Evans, Norman J

Norman J. Evans, Gunner
17th SOS, Phan Rang, Tan Son Nhut, 1970-71

I joined the Air Force in Monroe, Michigan on 29 December 1955. After various assignments and training schools, I volunteered and was assigned to the 4th Air Commando Squadron, flying AC-47 Spooky gunships in Vietnam. After flying combat in “Puff”, I was assigned to the 20th Special Operations Squadron (SOS) at Hurlburt Field, flying UH-1N helicopter gunships. At Hurlburt, I volunteered for AC-119 gunships.

Reporting in June 1970 to the 17th SOS at Phan Rang AB, I was assigned to Fighting C Flight at Tan Son Nhut (TSN) AB at Saigon. While stationed at TSN, I lived at the Merlin Hotel in Saigon along with other enlisted Shadow aircrew members. The hotel was located not far from the American Gate at Tan Son Nhut. A shuttle bus transported us back and forth to the base and flight line. My buddies were my fellow gunners and other Shadow crewmembers. I always remember the outstanding people we had in our flight and squadron. All combat missions were serious business but there were times for a little humor.

While watching F-4 Phantoms deploy drag chutes after landing at TSN to slow them down during roll-out, it occurred to me that the Shadow gunship should also have a drag chute. Wheels started turning and next thing I knew, my gun compartment comrades (NOS excluded) and I had devised a drag chute from a flare parachute. Upon landing touchdown at TSN after our next mission, I threw the Shadow drag chute out the flare launcher door for deployment. To everyone’s disappointment, it was a dud! The chute collapsed and dragged along behind the speeding gunship like a rag on a string. I pulled ‘the dud’ into the aircraft as we taxied off the runway. Even the pilot had no idea that we were trying to help him slow down the hot boxcar.

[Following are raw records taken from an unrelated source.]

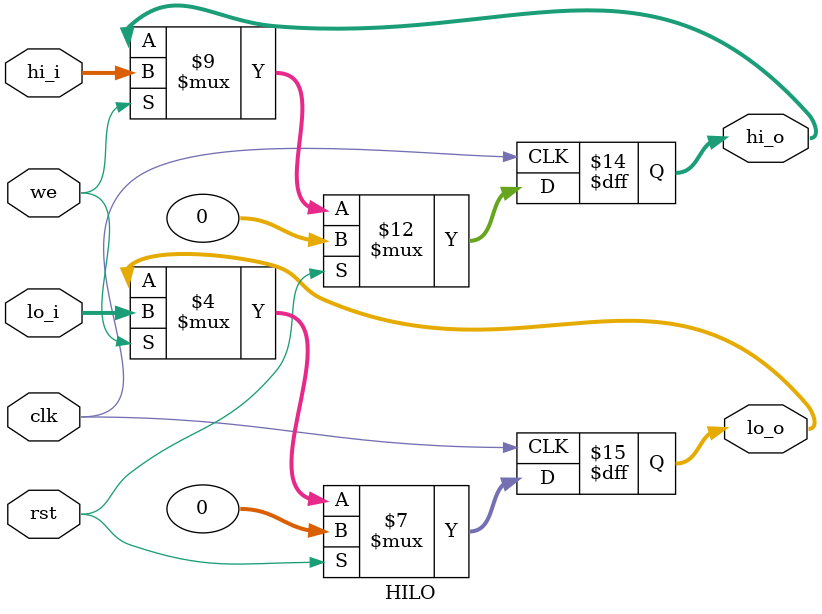
<source format=v>
module HILO(
    input wire clk,
    input wire rst,
    
    //Ð´¶Ë¿Ú
    input wire we,
    input wire[31:0] hi_i,
    input wire[31:0] lo_i,
    
    //¶Á¶Ë¿Ú
    output reg[31:0] hi_o=32'd2,
    output reg[31:0] lo_o=32'd2
    );
        always @ (posedge clk) begin
            if (rst) begin
                hi_o <= 32'd0;
                lo_o <= 32'd0;
            end else if((we)) begin //Ð´Ê¹ÄÜÐÅºÅÎª¸ß
                hi_o <= hi_i;
                lo_o <=lo_i;
            end
//            else begin
//                hi_o <= 32'd2;
//                lo_o <= 32'd2;
//            end
         end
         
endmodule

</source>
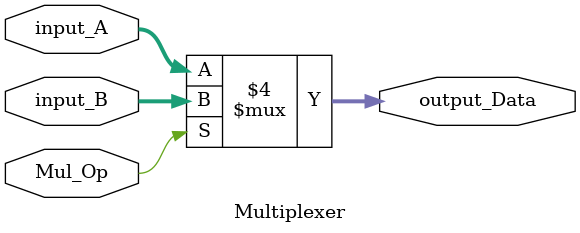
<source format=v>
`timescale 1ns / 1ps


module Multiplexer(input_A,input_B,output_Data,Mul_Op);
    parameter SIZE = 32;
    
    input [SIZE-1:0]input_A;
    input [SIZE-1:0]input_B;
    input Mul_Op;
    output [SIZE-1:0] output_Data;
    reg [SIZE-1:0]output_Data;
    always@(*)
        begin
        if(!Mul_Op)
            output_Data=input_A;
        else
            output_Data=input_B;
    end 
endmodule

</source>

Once when I was flying on a normal combat mission, firing at a target when a 7.62mm high explosive incendiary shell exploded in a minigun chamber. Shrapnel shot everywhere. I was working close to the gun and caught a small sliver in my eye. We continued the mission until Bingo Fuel and returned to base at Saigon. After landing and upon engine shutdown, I departed the aircraft and immediately headed for the base infirmary. The flight surgeon extracted the sliver of metal from my eye and applied a bandage over the eye. I returned to Shadow Ops to inform the Ops Officer that I was DNIF. WELL, the Ops Officer was not at all sympathetic nor did he honor my DNIF status. I was already scheduled for the next mission because our Flight was short on gunners at the time. Injured or not I was going on the next mission which I flew as a one-eyed gunner.

Another time we were flying a daytime armed recon mission over Cambodia when all of a sudden a jet came out of nowhere and buzzes our Shadow. From our six o’clock position, the jet shot very close to the top of our gunship. The sound and vibrations caused by the jet startled our crew. What in the hell was that? Then the warplane was identified by a knowing pilot. It was a Mig 15, a bandit! We wondered if the Mig was only warning us that we were doomed and that he would soon turn to make his kill? Everyone scanned the skies for imminent aerial attack as time slowly passed. Thankfully, the Mig did not return. We gladly headed back to Saigon and landed. A few of us changed our flight suit before going to debrief. During debriefing, we learned that the Cambodian Air Force had Mig 15 fighter aircraft. The bandit was a friendly MIG!

In January 1971, I was transferred from TSN to Phan Rang as SEFE gunner to train the Vietnamese in the AC-119G. I departed Vietnam in June 1971, having completed my one year tour of duty. Stateside, I was assigned to the 415th SOTS, flying the AC-119G and AC-119K. In 1972, I, along with many other gunners from the 17th SOS, was selected for “Project Credible Chase” in which one pilot and one gunner flew single-engine Helio Stallion AU-24 and Pilatus Porter AU-23 gunship aircraft. Both gunships were equipped with one three-barrel 20mm Gatling cannon. From there, I went back to AC-130s and became the first enlisted sensor operator, position normally held by a navigator. In 1975, I transferred to Korat, Thailand as an AC-130 sensor operator.

In my five tours in Southeast Asia (4 in Vietnam, 1 in Thailand), I was awarded the Command Crew Wing, the Senior Jump Wing, one Bronze Star, the DFC with four Oak Leaf Clusters, 21 Air Medals, and a Purple Heart. I retired from the United State Air Force as a Chief Master Sergeant in December 1985.

Editor’s Note: Norm, Jim Bennes, Fred Graves and Bill Petrie planned our first ever AC-119 reunion in 2000. They are known as the Founding Fathers of our AC-119 Gunship Association. We thank them all.